**TASK BRIEF**
Write out, from the entries below, exactly the lines that run between the lines holding "right knee: (206, 320)" and "left shoulder: (430, 188)", inclusive, and stop there.
- - -
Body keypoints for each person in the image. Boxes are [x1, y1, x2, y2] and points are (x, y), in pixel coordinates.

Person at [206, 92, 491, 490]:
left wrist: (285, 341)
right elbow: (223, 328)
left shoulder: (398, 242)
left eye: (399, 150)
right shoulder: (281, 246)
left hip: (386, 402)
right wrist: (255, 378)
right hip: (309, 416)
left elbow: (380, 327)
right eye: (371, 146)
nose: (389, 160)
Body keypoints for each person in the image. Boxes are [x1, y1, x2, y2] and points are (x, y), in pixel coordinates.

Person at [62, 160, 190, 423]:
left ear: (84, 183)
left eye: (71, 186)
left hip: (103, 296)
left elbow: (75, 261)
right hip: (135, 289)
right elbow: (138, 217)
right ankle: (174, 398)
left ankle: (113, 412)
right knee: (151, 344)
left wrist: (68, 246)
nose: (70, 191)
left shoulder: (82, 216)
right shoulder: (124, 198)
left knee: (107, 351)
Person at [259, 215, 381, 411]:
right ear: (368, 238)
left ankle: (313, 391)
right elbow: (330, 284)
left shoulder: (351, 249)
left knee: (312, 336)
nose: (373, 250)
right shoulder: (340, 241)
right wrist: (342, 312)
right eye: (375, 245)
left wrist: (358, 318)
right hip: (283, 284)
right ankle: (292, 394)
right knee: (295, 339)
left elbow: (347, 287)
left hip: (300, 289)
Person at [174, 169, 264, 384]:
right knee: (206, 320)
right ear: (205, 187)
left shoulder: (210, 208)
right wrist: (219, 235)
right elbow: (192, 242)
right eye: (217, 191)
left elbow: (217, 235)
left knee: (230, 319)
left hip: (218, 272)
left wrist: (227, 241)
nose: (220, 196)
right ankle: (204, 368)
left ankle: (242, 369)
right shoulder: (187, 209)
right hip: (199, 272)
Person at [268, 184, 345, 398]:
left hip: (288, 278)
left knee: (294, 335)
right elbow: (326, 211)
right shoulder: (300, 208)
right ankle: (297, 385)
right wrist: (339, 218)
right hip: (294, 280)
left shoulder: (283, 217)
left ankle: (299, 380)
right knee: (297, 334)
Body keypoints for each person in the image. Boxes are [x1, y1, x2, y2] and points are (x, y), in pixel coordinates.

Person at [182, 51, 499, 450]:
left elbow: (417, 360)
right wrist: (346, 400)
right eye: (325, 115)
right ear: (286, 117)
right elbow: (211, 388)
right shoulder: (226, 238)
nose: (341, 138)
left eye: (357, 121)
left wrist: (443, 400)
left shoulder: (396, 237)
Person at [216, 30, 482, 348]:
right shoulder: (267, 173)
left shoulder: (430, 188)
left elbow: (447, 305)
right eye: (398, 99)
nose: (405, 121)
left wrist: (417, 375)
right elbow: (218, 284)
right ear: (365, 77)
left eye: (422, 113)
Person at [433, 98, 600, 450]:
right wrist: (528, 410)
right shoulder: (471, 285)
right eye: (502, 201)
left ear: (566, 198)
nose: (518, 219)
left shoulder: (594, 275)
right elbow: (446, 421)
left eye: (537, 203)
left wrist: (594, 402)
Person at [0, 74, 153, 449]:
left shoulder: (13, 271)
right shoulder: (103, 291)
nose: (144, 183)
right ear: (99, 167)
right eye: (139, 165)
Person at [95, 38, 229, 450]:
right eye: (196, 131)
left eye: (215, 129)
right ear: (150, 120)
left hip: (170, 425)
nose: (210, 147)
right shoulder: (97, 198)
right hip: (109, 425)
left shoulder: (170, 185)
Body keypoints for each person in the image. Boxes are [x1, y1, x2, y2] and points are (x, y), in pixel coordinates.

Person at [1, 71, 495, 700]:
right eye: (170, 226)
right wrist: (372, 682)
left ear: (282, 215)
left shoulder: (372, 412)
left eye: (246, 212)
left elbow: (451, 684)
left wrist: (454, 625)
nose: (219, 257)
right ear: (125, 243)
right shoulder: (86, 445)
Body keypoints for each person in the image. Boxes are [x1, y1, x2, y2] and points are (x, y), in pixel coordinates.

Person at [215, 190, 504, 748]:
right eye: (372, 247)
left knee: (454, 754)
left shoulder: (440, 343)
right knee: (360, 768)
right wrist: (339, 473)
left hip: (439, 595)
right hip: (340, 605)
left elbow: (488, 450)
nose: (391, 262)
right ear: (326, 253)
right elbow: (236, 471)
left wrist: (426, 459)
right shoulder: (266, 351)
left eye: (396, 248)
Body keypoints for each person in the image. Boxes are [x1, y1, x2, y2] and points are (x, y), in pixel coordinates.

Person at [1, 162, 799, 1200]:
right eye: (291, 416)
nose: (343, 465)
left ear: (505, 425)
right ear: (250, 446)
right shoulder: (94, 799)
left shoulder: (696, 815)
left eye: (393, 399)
- - -
**FINAL ANSWER**
right knee: (206, 320)
right ear: (205, 187)
left shoulder: (210, 208)
right wrist: (219, 235)
right elbow: (192, 242)
right eye: (217, 191)
left elbow: (217, 235)
left knee: (230, 319)
left hip: (218, 272)
left wrist: (227, 241)
nose: (220, 196)
right ankle: (204, 368)
left ankle: (242, 369)
right shoulder: (187, 209)
right hip: (199, 272)
Person at [268, 184, 345, 398]:
left hip: (288, 278)
left knee: (294, 335)
right elbow: (326, 211)
right shoulder: (300, 208)
right ankle: (297, 385)
right wrist: (339, 218)
right hip: (294, 280)
left shoulder: (283, 217)
left ankle: (299, 380)
right knee: (297, 334)
Body keypoints for each person in the image. Boxes are [x1, y1, x2, y2] and points are (x, y), in pixel coordinates.

Person at [182, 51, 499, 450]:
left elbow: (417, 360)
right wrist: (346, 400)
right eye: (325, 115)
right ear: (286, 117)
right elbow: (211, 388)
right shoulder: (226, 238)
nose: (341, 138)
left eye: (357, 121)
left wrist: (443, 400)
left shoulder: (396, 237)
Person at [216, 30, 482, 348]:
right shoulder: (267, 173)
left shoulder: (430, 188)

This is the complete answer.